> [Exercise details]: Where the word "hands" shows up in the entries below, please copy the whole line.

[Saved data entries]

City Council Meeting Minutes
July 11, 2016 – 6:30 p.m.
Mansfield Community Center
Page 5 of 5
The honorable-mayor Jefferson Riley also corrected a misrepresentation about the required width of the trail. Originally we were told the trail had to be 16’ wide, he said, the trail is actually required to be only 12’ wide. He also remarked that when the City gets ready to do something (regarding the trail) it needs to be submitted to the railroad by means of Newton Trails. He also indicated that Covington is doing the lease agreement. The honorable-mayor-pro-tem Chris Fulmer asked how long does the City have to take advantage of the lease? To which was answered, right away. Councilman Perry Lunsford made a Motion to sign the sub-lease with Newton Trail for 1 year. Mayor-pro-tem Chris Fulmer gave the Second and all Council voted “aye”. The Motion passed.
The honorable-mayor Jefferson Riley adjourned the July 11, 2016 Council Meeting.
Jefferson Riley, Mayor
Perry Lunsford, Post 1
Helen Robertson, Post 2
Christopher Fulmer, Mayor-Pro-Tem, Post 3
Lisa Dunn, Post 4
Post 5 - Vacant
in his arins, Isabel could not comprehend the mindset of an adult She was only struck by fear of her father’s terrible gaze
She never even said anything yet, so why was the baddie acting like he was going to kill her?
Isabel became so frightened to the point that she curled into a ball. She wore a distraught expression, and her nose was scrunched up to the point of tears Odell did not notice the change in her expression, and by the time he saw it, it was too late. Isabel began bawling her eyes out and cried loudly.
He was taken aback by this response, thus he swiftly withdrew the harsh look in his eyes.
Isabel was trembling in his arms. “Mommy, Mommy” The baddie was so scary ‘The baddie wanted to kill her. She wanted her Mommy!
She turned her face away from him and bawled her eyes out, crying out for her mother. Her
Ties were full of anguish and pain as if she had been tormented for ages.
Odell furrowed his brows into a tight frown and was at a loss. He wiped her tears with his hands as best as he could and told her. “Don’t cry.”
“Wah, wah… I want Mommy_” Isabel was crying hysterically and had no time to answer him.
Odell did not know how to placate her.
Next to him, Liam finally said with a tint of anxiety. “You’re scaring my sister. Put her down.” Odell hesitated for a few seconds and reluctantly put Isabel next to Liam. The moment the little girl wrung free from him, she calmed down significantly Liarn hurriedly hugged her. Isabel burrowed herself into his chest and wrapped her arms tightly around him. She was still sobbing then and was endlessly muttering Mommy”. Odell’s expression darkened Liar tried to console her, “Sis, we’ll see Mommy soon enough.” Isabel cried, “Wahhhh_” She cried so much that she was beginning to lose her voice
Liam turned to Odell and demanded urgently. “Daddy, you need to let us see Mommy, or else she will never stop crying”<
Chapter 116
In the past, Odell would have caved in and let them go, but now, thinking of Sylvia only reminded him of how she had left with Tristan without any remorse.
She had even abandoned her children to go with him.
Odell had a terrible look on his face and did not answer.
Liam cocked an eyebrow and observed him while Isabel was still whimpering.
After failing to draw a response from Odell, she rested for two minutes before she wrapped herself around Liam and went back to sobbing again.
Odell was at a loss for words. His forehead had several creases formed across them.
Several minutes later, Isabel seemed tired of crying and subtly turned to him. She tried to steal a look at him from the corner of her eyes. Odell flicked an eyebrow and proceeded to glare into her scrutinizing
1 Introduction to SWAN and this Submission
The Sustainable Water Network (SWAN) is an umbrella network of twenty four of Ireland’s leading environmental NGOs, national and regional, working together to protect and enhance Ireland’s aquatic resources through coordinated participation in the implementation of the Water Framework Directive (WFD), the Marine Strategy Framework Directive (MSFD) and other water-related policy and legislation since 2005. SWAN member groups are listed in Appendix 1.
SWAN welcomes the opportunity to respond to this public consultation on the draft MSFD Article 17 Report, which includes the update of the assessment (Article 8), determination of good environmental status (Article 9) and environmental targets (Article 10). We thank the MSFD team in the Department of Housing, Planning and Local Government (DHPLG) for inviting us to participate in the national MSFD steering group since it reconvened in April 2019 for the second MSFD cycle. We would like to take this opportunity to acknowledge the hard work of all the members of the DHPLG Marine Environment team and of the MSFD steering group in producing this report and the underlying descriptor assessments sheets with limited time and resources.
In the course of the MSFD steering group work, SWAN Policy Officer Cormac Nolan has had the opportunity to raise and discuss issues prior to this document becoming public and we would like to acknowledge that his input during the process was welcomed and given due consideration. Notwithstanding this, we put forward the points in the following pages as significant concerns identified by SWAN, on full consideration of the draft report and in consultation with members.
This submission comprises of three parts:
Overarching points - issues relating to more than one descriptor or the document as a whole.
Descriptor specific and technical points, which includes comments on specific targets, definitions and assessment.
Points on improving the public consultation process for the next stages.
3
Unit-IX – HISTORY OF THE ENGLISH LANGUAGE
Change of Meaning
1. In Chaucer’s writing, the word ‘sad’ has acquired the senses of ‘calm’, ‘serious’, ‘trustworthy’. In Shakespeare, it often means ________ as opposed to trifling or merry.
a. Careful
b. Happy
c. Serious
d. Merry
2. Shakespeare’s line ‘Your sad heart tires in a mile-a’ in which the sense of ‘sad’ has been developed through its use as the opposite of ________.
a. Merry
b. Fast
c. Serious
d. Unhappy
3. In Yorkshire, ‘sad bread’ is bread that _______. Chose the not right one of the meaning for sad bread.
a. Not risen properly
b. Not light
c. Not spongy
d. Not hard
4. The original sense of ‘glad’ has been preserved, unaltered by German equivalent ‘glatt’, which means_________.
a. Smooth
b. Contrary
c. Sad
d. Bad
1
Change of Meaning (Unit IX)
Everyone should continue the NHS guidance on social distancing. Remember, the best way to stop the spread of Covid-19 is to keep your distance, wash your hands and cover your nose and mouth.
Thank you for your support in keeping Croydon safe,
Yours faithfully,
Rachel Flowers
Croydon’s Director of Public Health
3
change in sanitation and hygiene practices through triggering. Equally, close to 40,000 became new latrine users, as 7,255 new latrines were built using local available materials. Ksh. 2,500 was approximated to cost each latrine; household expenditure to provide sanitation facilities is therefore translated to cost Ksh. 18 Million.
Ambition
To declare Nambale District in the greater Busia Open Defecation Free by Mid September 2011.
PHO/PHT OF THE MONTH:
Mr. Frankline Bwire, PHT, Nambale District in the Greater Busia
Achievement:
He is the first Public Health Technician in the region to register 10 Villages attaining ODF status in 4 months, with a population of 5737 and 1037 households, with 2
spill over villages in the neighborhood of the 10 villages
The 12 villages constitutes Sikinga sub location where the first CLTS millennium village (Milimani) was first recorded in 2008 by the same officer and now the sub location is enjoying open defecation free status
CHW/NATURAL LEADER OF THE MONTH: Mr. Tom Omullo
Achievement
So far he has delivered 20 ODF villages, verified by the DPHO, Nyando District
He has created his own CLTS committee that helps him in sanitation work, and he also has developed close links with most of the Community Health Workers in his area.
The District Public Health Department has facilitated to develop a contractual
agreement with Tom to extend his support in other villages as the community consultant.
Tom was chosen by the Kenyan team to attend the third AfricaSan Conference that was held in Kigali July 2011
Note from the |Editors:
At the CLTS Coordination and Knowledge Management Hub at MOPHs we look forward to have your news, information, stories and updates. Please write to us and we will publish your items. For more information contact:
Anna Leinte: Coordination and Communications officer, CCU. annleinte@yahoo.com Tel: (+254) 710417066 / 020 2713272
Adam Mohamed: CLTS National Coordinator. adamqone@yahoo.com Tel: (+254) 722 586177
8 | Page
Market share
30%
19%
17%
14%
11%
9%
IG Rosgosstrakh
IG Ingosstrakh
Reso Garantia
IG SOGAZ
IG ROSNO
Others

> [Result]:
Odell furrowed his brows into a tight frown and was at a loss. He wiped her tears with his hands as best as he could and told her. “Don’t cry.”
Everyone should continue the NHS guidance on social distancing. Remember, the best way to stop the spread of Covid-19 is to keep your distance, wash your hands and cover your nose and mouth.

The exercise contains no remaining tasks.